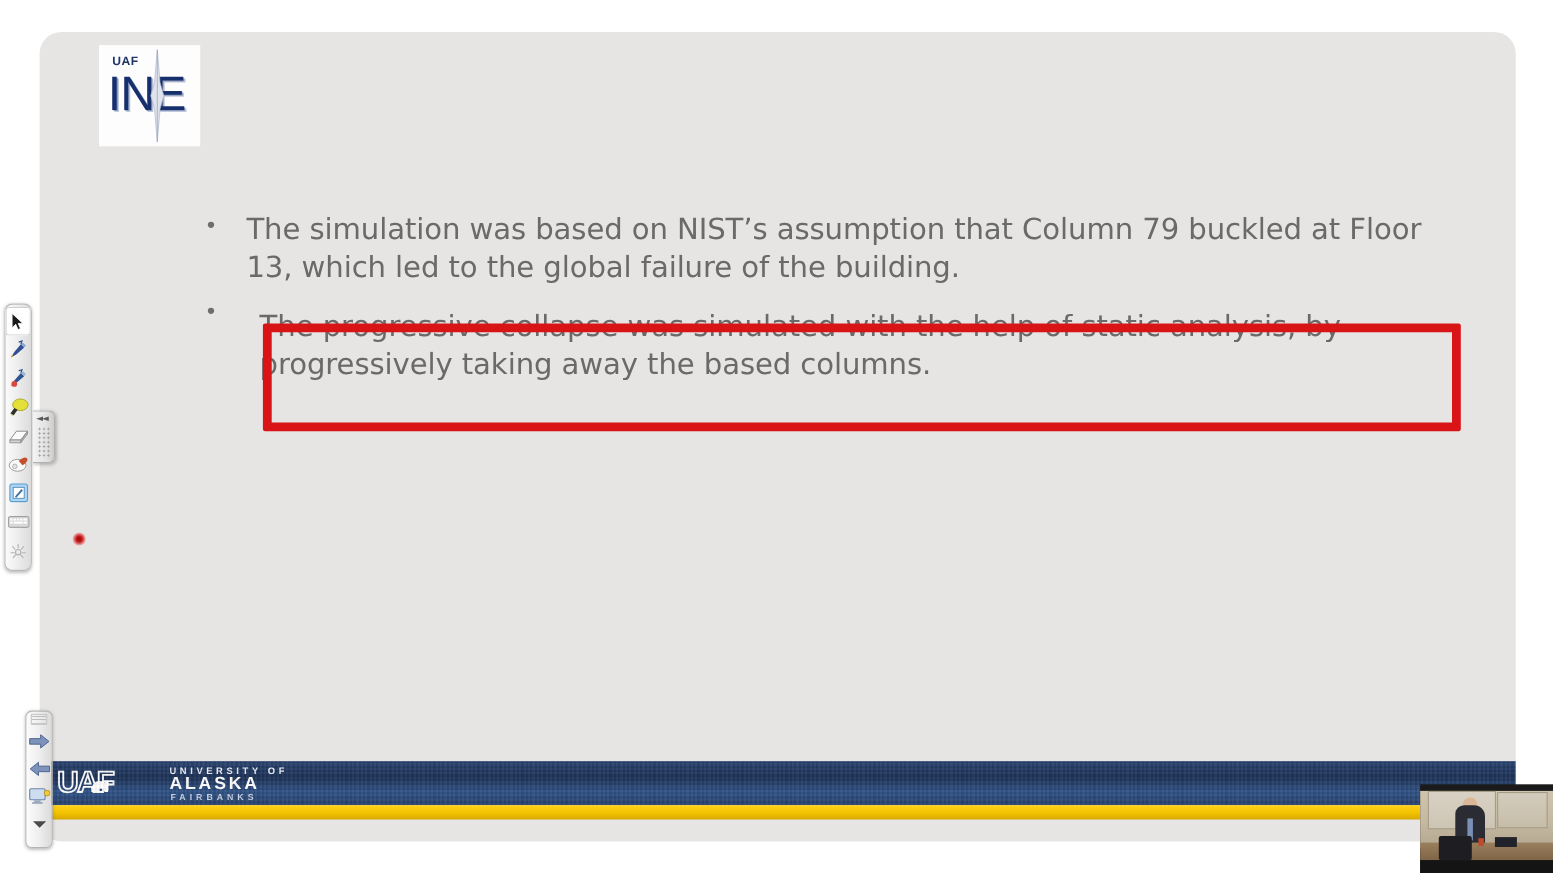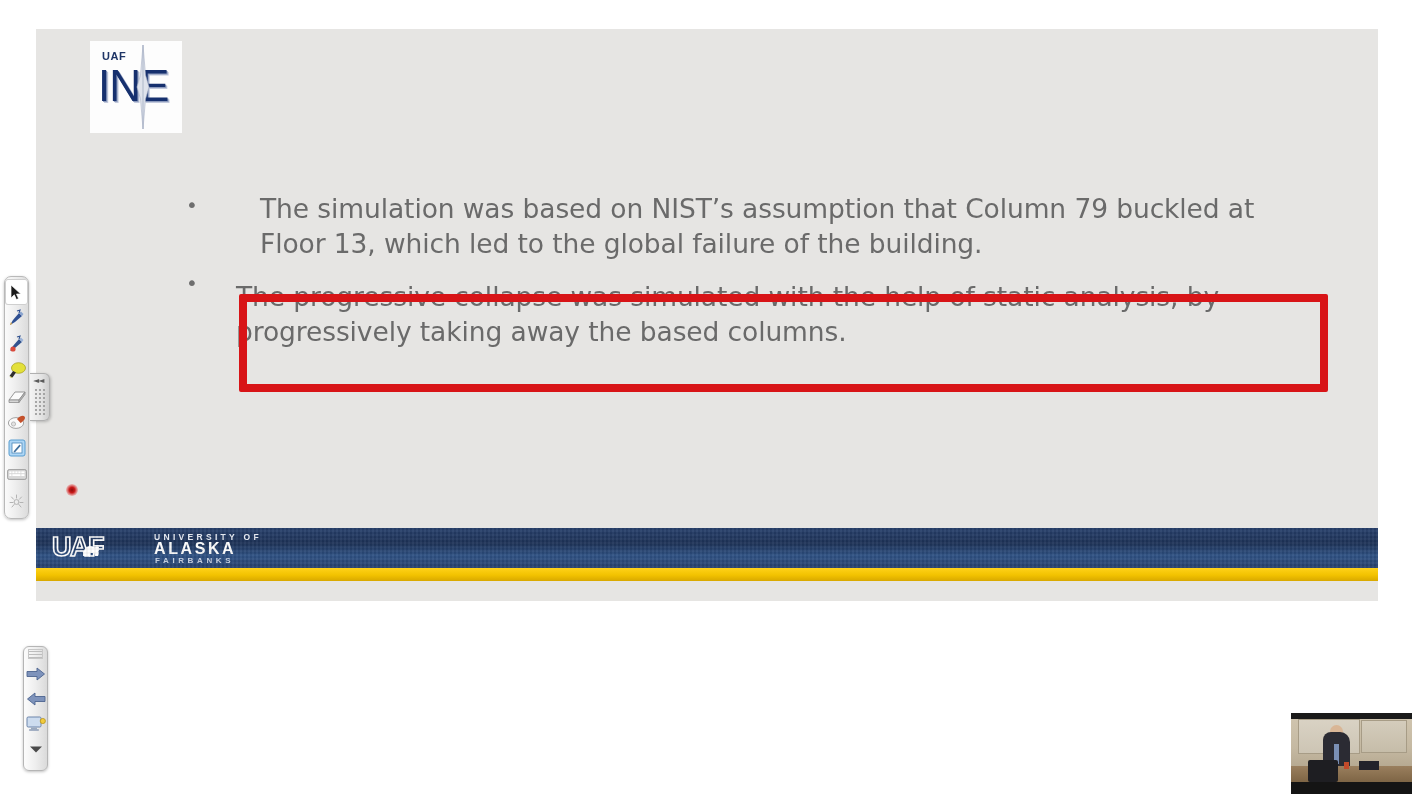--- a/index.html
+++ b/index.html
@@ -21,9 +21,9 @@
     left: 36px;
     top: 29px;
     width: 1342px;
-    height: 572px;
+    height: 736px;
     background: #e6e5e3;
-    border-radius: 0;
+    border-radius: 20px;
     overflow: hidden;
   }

◆ **Activity**:
Copy the line containing "left: 36px;" and every line after it, through the last line of the records. Include nothing else.

◆ **Exercise solution**:
     left: 36px;
     top: 29px;
     width: 1342px;
-    height: 572px;
+    height: 736px;
     background: #e6e5e3;
-    border-radius: 0;
+    border-radius: 20px;
     overflow: hidden;
   }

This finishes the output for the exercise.